Ndola Part I

Reading this week:

  • The Lonesome Bodybuilder by Yukiko Motoya

My service is coming to a close here in a few months, and so I messaged our HQ here in Peace Corps Zambia to ask how many vacation days I had left and found out I had a whopping 14. It was too late to plan an extravagant foreign adventure, and I have my COS trip coming up anyways, so I decided to go visit Lily up in Northwestern Province (also because as I was complaining about all these vacation days I had to spend, she asked “why don’t you just come visit me?”). I couldn’t just hang out at her site for two weeks however; I gotta make an adventure of it. The first part of that grand adventure is hanging out in Ndola.

Ndola is a Copperbelt city, and the third largest in Zambia. I haven’t heard a lot about it, frankly, because there isn’t much Peace Corps presence here due to it being fairly well-off from all the copper mining in the area. Zambia (Other Places Travel Guide) notes that Ndola “reflects the glory days of the 1960s,” by which it apparently means when the price of copper was high and not British colonialism. This reflection is specifically in a bunch of colonial-era buildings like the one pictures at the top. I stayed at the New Ambassador Hotel, which is one of those buildings and notes on the sign to the restaurant that “smart dress” is required.

I had two nights and a whole day to spend in Ndola seeing the sights. The first of these was the Slave Tree. The Slave Tree is a mupapa tree under which, apparently, Swahili slave traders held councils of war and held meetings concerning their slave trading. The slaves from this area were apparently sold to traders in modern-day Angola. The Slave Tree these days is in a sort of out of the way corner of central Ndola but still has commerce going on around and under it, but of a far more palatable nature (carpentry, specifically). Ndola is actually the oldest of the officially incorporated Colonial-era towns in Zambia, having been “founded” in 1904 but was obviously a commercial and trading center from long before then.

As I have mentioned before, slavery and the slave trade is perhaps the major driving force of much of the history of the past few centuries in this area, and it is important to think about how that shapes the current landscape. The commemorate this history the Slave Tree has a plaque noting that history.

With the Slave Tree visited, my next stop was what had actually brought me to Ndola, The Copperbelt Museum. The national museums in Zambia are the Livingstone, Lusaka, Choma, Moto Moto, Nayuma, and Copperbelt Museum. I had been to the others (except Nayuma, which is out in Western) so to be completionist I wanted to go to this one. It took me a bit to find it even though it is right where the map says it is; it’s in a regular-looking building tucked between two other shops on the street. I showed up when it opened at 0900 and had the place to myself.

Ceremonial dress worn by a Likishi dancer from Northwestern Province.

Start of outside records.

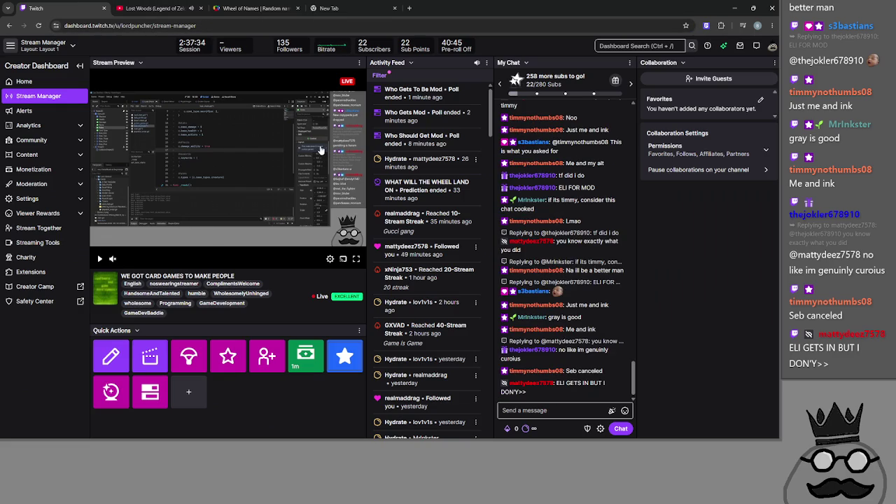
{"action": "left_click", "coordinate": [252, 8]}
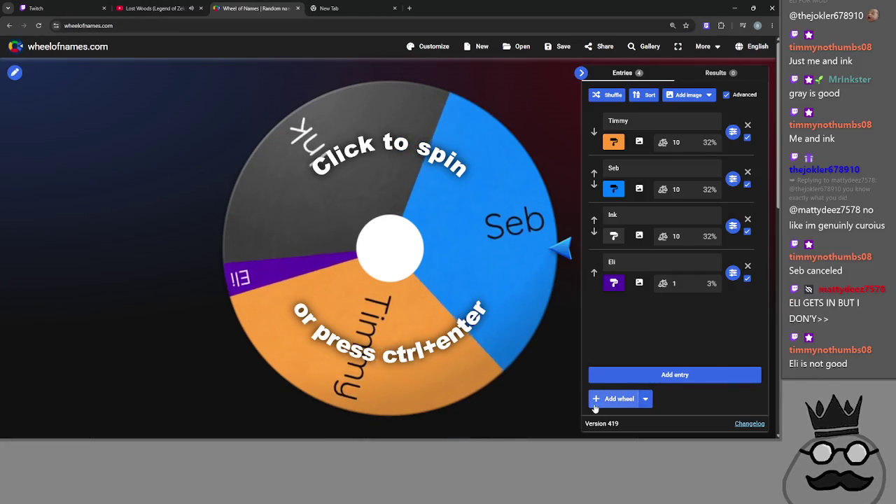
Add a second wheel, Wheel 2, then delete it
{"action": "left_click", "coordinate": [610, 398]}
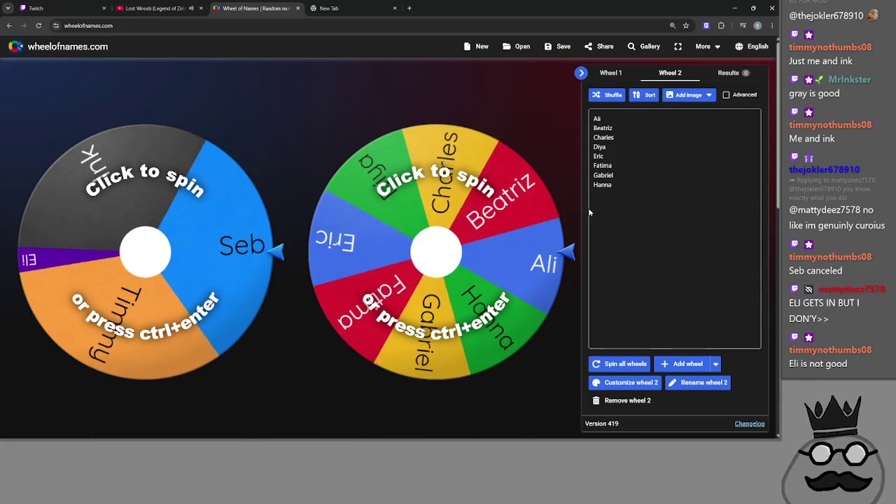
{"action": "right_click", "coordinate": [669, 73]}
{"action": "left_click", "coordinate": [668, 73]}
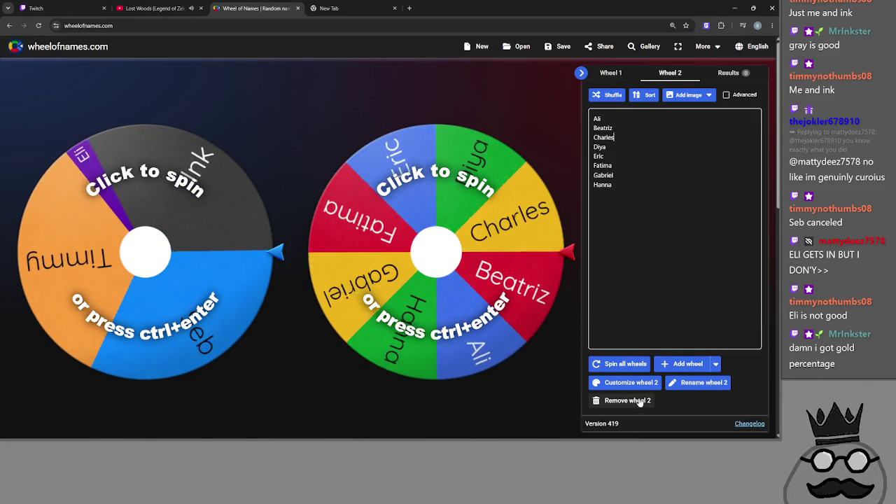
{"action": "left_click", "coordinate": [623, 400]}
{"action": "left_click", "coordinate": [458, 274]}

The museum is pretty small. I was expecting to spend a few hours in there but ran through it in 30 minutes; then again, as discussed, I am a pretty experienced Zambian museum-goer. It has two galleries, including an ethnographic exhibit and a geography exhibit. The geography exhibit is about showing off the natural resources of the copperbelt region. It discusses the mining and smelting of copper, from traditional methods to modern-day. It also shows off the gemstones and other minerals found in Zambia. As the DRC is well aware, this area is one of the richest in mineral resources.

Forge for working with iron and copper.

The ethnographic exhibit was pretty excellent even if it was small, with a wide range of artifacts and some interesting stuff on witchcraft. It also had a very small side gallery with stuffed birds from the area, and a butterfly exhibit that has seen better days. The artifacts are mounted right on the wall instead of behind glass cases, which I guess isn’t great for the artifacts but really let me get a close look. I always like to mentally prepare for a hypothetical where I am deposited on a deserted island or something and have to re-create civilization, and it’s good to know how to make a bubble pipe for tobacco, you know?